Tuesday, 16 December 2014
Yusuke Hiratsuka and Hajime Yamamoto, Taisei Corporation, Yokohama, Japan
CCS (Carbon dioxide Capture and Storage) is a promising option for mitigating climate changes. To predict the behavior of injected CO2 in a deep reservoir, relative permeability of supercritical CO2 and water of the reservoir rock is one of the most fundamental and influential properties. For determining the relative permeability, we employed the unsteady state method, in which the relative permeability is determined based on history matching of transient monitoring data with a multi-phase flow model. The unsteady-state method is relatively simple and short, but obviously its accuracy strongly depends on the flow model assumed in the history matching. In this study, we conducted relative permeability measurements of supercritical CO2-water system for Berea sandstone with the unsteady-state method under a reservoir condition at a 1km depth (P= 9.5MPa, T = 44˚C).

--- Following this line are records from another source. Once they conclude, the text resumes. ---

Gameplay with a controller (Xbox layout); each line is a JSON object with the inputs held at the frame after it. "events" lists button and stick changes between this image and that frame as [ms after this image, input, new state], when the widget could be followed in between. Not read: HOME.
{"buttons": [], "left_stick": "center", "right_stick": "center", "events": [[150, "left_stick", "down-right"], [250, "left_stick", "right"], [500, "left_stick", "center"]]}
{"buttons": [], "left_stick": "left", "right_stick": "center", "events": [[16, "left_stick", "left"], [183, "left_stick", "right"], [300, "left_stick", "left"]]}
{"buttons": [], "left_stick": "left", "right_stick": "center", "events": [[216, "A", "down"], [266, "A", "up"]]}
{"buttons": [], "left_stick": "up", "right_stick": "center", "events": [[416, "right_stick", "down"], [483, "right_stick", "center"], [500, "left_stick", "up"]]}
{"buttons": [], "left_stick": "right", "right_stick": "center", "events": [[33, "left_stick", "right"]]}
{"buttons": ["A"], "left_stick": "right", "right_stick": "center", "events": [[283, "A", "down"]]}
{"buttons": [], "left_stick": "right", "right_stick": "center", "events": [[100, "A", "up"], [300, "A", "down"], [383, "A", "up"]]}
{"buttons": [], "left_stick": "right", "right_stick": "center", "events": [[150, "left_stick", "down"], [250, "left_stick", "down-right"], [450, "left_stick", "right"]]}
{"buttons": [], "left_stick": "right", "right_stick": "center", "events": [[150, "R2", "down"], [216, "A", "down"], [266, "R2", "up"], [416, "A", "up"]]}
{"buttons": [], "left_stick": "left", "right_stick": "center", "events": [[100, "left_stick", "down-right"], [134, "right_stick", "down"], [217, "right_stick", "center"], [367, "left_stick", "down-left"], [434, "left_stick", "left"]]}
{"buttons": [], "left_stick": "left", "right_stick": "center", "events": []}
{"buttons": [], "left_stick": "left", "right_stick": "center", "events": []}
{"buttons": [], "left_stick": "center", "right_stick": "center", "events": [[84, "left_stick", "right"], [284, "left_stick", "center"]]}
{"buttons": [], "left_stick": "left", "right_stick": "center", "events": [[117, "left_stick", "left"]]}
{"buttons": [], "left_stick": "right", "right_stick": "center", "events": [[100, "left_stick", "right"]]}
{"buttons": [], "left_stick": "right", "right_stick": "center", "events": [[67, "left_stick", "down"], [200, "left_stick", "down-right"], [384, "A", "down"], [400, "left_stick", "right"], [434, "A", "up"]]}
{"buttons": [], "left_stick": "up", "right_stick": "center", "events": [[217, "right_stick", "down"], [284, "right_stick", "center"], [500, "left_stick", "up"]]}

Automatic history matching was performed with an inversion simulator iTOUGH2/ECO2N for multi-phase flow system of supercritical CO2, NaCl, and water. A sensitivity analysis of relative permeability parameters for CO2 and water was carried out to better understand the uniqueness and the uncertainty of the optimum solution estimated by the history matching. Among the parameters of the Corey-type curve employed in this study, while the end-point permeability could be optimized in a limited range, the other parameters were correlated and their combinations were not unique. However it was found that any combination of these parameters results in nearly identical shapes of the curve in the range of CO2 saturation in this study (0 to 60%). The optimally estimated curve from the unsteady-method was well comparable with those from the steady-state method acquired in the previous studies. Our experiment also focuses on the impact of injection rate on the estimates of relative permeability, as it is known that the injection rate could have a significant effect on fluid distribution such as viscous fingering with changes in the ratio of the viscous to the capillary forces (i.e., capillary number). It was found that the higher the injection rate, the more likely the increase of the relative permeability, suggesting that careful considerations should be given to the impact in injection rate on the estimates of relative permeability.